• Question: what is cancer? x

    Asked by clarissa to Gioia, Iain, Jo, Leo, Mariam on 14 Jun 2010 in Categories: . This question was also asked by georgina, bigmac2010, twomas, wizzylouxx, blondes, bubbles1234, emilyrose, icedancer, alisonkatie, shannonx2.
    • Photo: Mariam Orme

      Mariam Orme answered on 13 Jun 2010:

      As you may know, your body is made up of trillions of little units called cells. Everyone starts out life as one single cell, which grows and divides to make a fully grown human. But even in adults, cells have to keep growing and dividing to replace cells that die (which happens a lot during the natural course of things) and to repair damage, for example if you cut yourself.

      So, what’s that got to do with cancer? Well, basically, if cells start growing and dividing too much and they take over, that’s cancer. One of the reasons cancer is so hard to treat is that it’s the person’s own cells, so it can be difficult to find drugs or treatments that will kill the cancer cells but not harm the normal cells.

    • Photo: Joanna Watson

      Joanna Watson answered on 13 Jun 2010:

      Hi Clarissa. Mariam has already given a really good answer to this question and she is an expert in why cells multiply out of control the way they do in cancer. Maybe she will be able to tell you more about that in a live chat?

      When the cells start to ‘take over’ like Mariam described and there is no control over how many of the cells there are they can form tumours. They can also spread to places in the body that they don’t belong and can cause damage to important organs like the liver, the lungs or the brain.

    • Photo: Iain Moal

      Iain Moal answered on 14 Jun 2010:

      Cancer is a word used to describe lots of different diseases which have a single thing in common: cells growing and dividing without control. Our cells divide normally all the time, to replace cells that have been damaged, or to heal wounds, or when we are growing. Cancer is caused when the DNA get damaged in such a way that the cell no longer listens to the signals which tell it when it should divide, and it just keeps growing and dividing. Usually this forms a tumour.

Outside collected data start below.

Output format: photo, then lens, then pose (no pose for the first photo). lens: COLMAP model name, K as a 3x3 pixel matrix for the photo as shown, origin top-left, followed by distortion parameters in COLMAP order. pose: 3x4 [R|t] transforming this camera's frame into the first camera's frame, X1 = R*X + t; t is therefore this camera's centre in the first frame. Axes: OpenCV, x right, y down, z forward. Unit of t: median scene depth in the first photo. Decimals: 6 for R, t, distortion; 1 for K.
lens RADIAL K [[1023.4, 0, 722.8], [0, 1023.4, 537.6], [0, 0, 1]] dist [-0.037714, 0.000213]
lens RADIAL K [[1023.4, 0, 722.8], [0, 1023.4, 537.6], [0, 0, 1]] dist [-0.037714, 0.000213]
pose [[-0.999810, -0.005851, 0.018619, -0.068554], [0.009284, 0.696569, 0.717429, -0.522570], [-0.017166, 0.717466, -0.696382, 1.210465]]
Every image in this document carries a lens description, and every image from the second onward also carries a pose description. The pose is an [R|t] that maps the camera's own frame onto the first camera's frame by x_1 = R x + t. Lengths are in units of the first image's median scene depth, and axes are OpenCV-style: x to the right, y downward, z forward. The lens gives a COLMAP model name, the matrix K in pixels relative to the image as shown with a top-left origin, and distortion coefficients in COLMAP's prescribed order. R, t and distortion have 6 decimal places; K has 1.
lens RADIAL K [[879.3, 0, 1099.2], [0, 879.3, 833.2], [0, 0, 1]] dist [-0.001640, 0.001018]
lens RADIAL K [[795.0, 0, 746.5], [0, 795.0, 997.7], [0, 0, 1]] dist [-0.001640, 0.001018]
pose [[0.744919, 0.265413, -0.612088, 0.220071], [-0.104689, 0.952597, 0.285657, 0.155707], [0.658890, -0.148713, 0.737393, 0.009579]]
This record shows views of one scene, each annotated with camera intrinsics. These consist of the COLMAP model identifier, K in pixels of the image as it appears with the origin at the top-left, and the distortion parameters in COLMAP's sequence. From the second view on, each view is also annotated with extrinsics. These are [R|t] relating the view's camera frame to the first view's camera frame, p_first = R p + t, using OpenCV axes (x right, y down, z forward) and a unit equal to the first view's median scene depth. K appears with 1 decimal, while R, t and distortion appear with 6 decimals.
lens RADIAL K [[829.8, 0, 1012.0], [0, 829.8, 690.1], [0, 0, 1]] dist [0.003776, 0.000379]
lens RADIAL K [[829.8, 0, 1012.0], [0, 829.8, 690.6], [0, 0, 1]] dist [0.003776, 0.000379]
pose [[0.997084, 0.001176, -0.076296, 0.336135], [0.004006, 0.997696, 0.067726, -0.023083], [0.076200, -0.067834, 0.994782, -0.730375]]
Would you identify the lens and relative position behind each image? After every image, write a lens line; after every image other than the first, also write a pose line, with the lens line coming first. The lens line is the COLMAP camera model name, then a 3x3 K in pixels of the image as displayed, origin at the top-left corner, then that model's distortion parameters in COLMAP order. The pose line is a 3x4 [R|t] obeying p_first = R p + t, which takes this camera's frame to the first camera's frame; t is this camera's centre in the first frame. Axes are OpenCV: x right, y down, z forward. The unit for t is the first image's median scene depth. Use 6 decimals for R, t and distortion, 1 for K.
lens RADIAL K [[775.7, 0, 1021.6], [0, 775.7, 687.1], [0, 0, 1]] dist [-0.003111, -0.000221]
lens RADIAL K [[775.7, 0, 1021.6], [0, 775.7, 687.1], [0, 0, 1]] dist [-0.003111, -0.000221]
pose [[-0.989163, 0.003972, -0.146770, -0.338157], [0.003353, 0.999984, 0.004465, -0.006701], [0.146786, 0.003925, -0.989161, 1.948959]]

    • Photo: Gioia Cherubini

      Gioia Cherubini answered on 14 Jun 2010:

      Imagine the body as a big team formed by millions of cells. To work well, every cell has to be a team player, listening to what the other cells say and adjusting its behaviour depending on what the other cells do. One of the most important things to coordinate is how many times a cell can divide and, when it gets old, to kills itself, because the number of players (the cells) in a body has to be perfectly regulated.
      Now imagine a cell that has gone mad and doesn’t want to play with the others anymore and doesn’t want to respect the rules: that is a cancer cell.
      A cancer cell doesn’t respect anymore the signals that say when to divide and when to kill itself, so not only it divides indefinitely growing as a tumour and invading the body, but also it escapes all the mechanisms to lead to its death.
      The different tumours depend on where the first cell has gone mad, so if the cell was in the skin, then there will be a skin cancer, if in the colon, then it’s colon cancer and so on.